== Given data

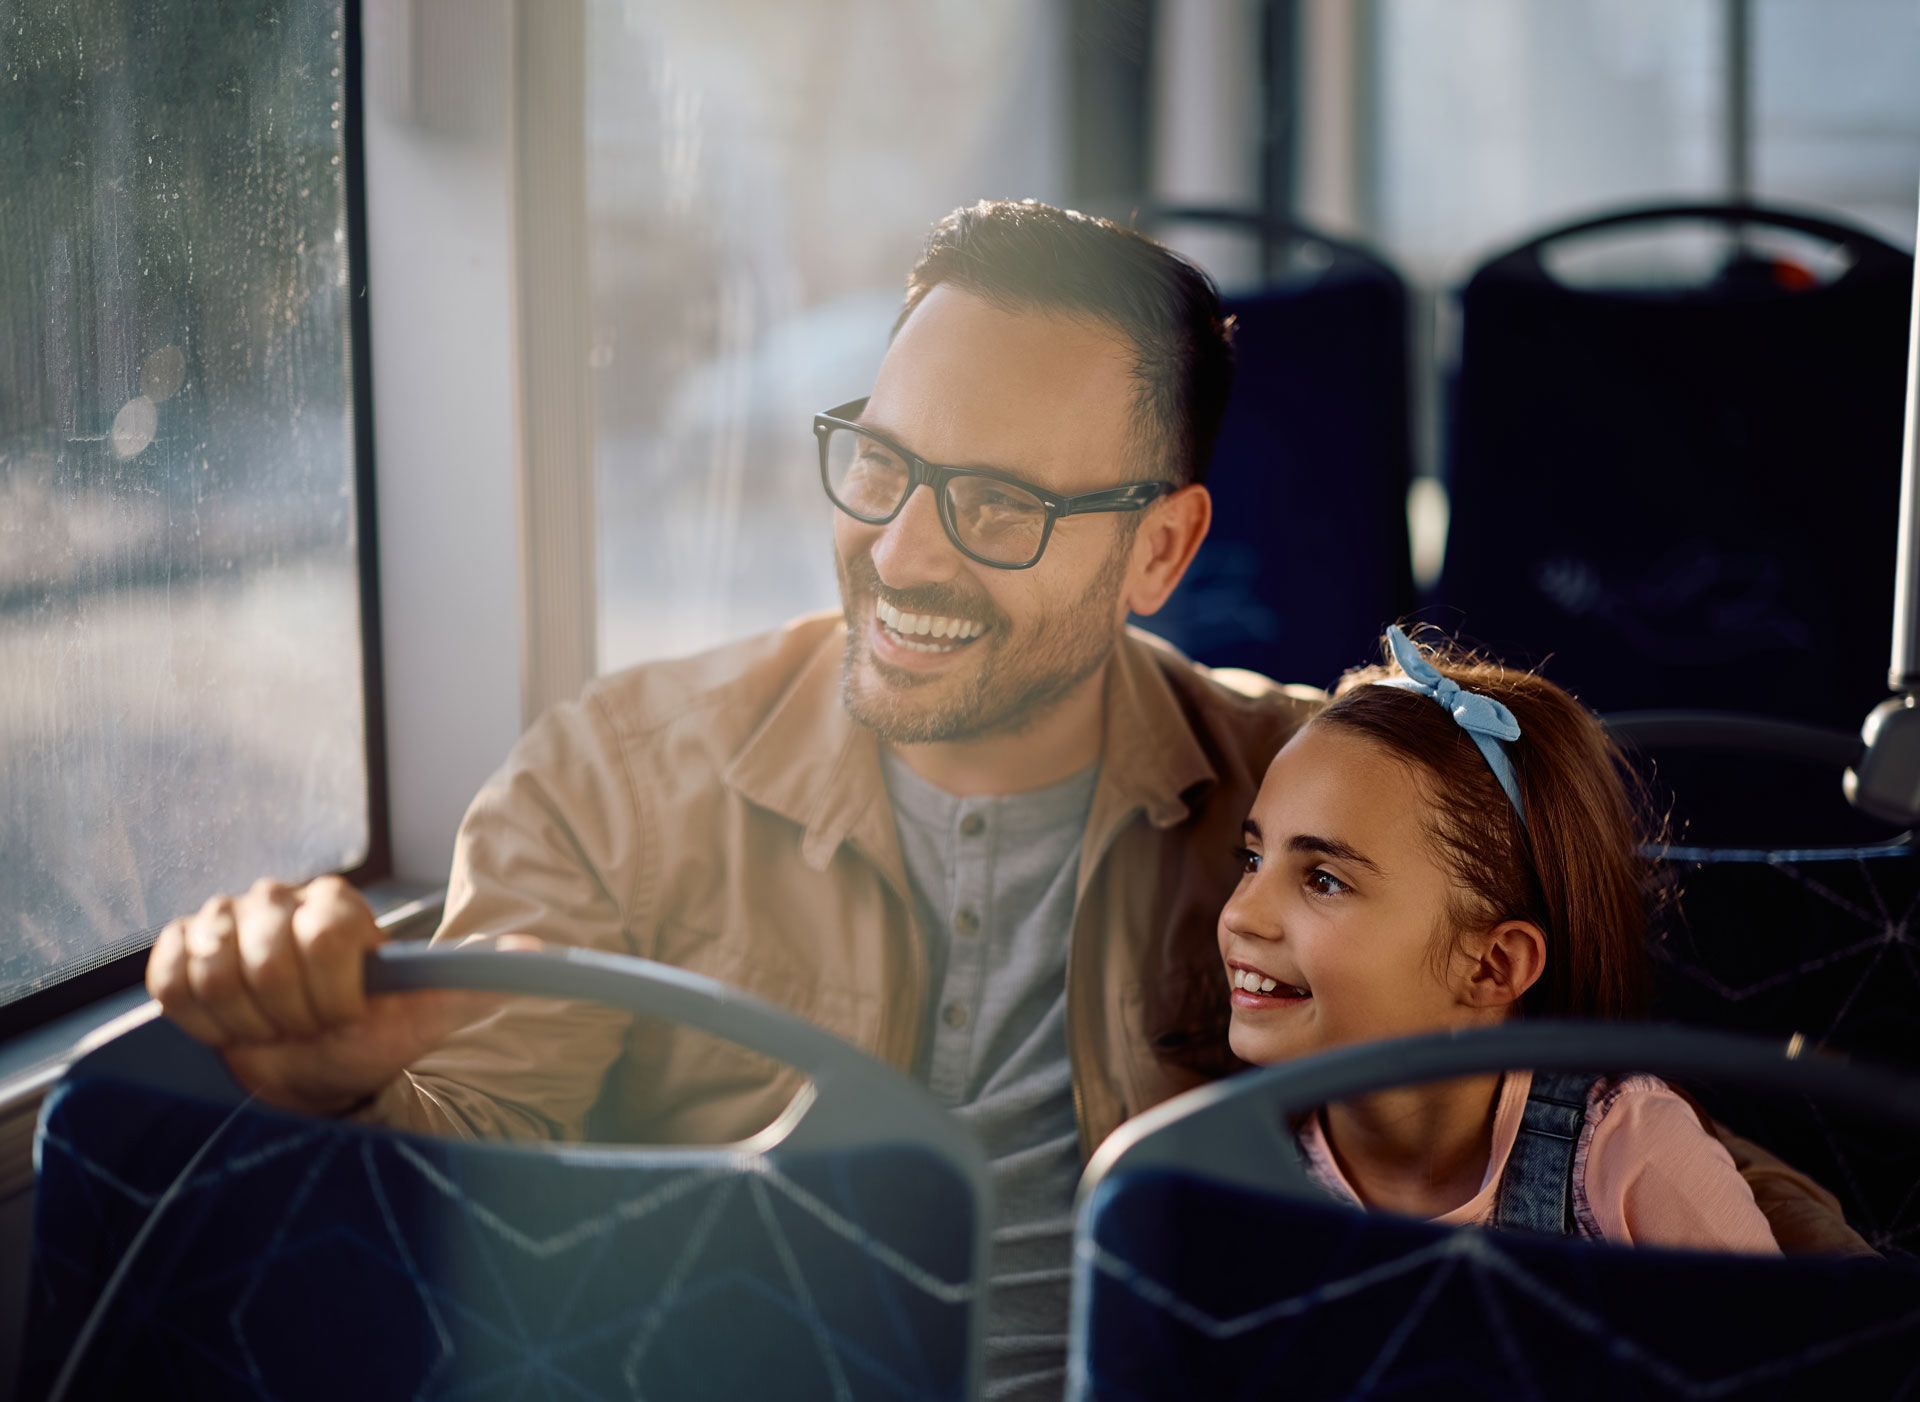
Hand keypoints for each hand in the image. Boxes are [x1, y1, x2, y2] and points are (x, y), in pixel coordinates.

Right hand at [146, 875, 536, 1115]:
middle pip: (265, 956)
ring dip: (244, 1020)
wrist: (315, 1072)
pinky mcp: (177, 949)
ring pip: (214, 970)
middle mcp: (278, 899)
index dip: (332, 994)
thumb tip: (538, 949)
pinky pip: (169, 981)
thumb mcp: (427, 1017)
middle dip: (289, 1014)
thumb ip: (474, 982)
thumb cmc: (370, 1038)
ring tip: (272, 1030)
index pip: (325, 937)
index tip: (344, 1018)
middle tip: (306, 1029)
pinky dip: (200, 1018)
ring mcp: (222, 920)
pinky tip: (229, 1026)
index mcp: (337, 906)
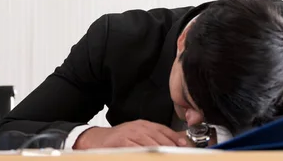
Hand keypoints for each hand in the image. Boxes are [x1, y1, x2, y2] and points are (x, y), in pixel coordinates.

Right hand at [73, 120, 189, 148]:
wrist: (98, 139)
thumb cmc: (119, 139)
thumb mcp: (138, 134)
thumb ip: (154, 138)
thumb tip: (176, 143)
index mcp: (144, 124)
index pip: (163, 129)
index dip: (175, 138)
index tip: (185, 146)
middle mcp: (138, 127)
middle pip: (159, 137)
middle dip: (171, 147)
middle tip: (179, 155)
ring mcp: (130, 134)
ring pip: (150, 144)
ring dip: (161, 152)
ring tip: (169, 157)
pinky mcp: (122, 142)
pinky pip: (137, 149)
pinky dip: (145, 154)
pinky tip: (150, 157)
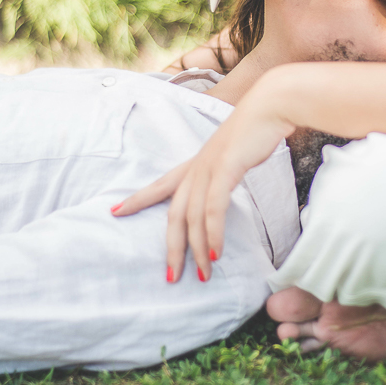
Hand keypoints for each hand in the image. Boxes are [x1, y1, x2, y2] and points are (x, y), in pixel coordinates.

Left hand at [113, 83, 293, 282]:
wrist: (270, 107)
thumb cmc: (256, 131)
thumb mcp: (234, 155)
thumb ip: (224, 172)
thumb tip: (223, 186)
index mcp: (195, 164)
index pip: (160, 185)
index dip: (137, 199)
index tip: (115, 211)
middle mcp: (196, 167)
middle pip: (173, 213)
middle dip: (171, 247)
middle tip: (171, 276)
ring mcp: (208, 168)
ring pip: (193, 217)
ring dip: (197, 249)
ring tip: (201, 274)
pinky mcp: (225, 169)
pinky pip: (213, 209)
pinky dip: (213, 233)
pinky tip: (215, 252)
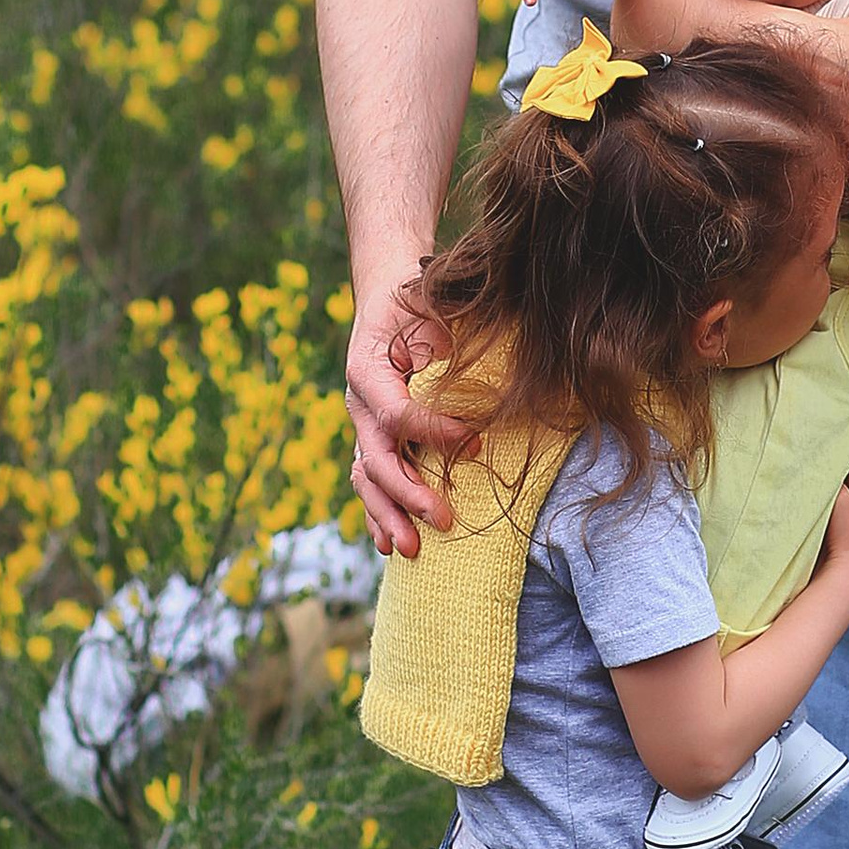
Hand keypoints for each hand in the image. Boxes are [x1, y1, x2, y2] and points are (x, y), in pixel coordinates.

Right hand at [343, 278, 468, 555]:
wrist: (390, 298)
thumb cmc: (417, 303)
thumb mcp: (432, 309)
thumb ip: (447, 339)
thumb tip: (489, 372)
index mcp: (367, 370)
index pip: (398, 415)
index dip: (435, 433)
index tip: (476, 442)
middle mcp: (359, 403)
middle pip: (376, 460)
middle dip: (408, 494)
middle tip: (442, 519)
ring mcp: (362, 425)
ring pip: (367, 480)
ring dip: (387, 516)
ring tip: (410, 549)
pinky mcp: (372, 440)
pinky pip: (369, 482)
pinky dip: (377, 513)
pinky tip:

====

→ Your objective:
What's needed is an exact copy of every entry, minus the pictures.

→ Exercise output:
Hand keypoints for each hand in the image. Boxes are [x1, y1, x2, y2] and points are (x, y), in pixel coordinates.

Right hand at [146, 875, 536, 1115]:
middle pip: (265, 956)
ring dip: (244, 1020)
wrist: (315, 1072)
pinky mcp: (177, 949)
ring pip: (214, 970)
middle mcp: (278, 899)
index dip: (332, 994)
thumb tip: (538, 949)
pinky pip: (169, 981)
thumb mcp: (427, 1017)
middle dip: (289, 1014)
thumb ip: (474, 982)
thumb cmc: (370, 1038)
ring tip: (272, 1030)
index pip: (325, 937)
index tip: (344, 1018)
middle tip: (306, 1029)
pinky dip: (200, 1018)
ring mcp: (222, 920)
pinky tip: (229, 1026)
index mcp: (337, 906)
Hand keypoints for each hand in the image. Boxes are [x1, y1, x2, y2] and points are (x, y), in pixel coordinates.

Right hand at [73, 120, 189, 148]:
wrist: (98, 139)
thumb cmc: (119, 139)
thumb mcp: (138, 134)
thumb ip: (154, 138)
thumb tip: (176, 143)
index mcp: (144, 124)
index pip: (163, 129)
index dip: (175, 138)
index tip: (185, 146)
middle mcp: (138, 127)
middle pip: (159, 137)
middle dip: (171, 147)
middle tip: (179, 155)
ring mcp: (130, 134)
ring pip: (150, 144)
ring dip: (161, 152)
ring tip: (169, 157)
pinky mcp: (122, 142)
pinky pip: (137, 149)
pinky dip: (145, 154)
pinky tip: (150, 157)
Hand keypoints for each hand in the image. Boxes are [x1, y1, x2, y2] and points are (x, y), in pixel coordinates.

Left hand at [113, 83, 293, 282]:
wrist: (270, 107)
thumb cmc: (256, 131)
thumb mcp: (234, 155)
thumb ip: (224, 172)
thumb tip: (223, 186)
index mcp: (195, 164)
index pip: (160, 185)
index dip: (137, 199)
index tip: (115, 211)
middle mcp: (196, 167)
middle pip: (173, 213)
middle dip: (171, 247)
middle tip: (171, 276)
ring mcp: (208, 168)
ring pip: (193, 217)
ring dip: (197, 249)
ring tip: (201, 274)
pinky mcp: (225, 169)
pinky pip: (213, 209)
pinky dip: (213, 233)
pinky tip: (215, 252)
Hand keypoints for each hand in the image. Boxes are [x1, y1, x2, y2] and points are (x, y), in pixel coordinates.

Right hand at [343, 278, 468, 555]:
wrist: (390, 298)
thumb cmc: (417, 303)
thumb mcp: (432, 309)
thumb ip: (447, 339)
thumb tip: (489, 372)
index mcp: (367, 370)
index pip: (398, 415)
index dip: (435, 433)
index tip: (476, 442)
middle mcp: (359, 403)
middle pip: (376, 460)
middle dip: (408, 494)
middle tip: (442, 519)
ring mcp: (362, 425)
ring pip: (367, 480)
ring dip: (387, 516)
ring tip: (410, 549)
pinky mcp: (372, 440)
pinky pip: (369, 482)
pinky dip: (377, 513)
pinky tip:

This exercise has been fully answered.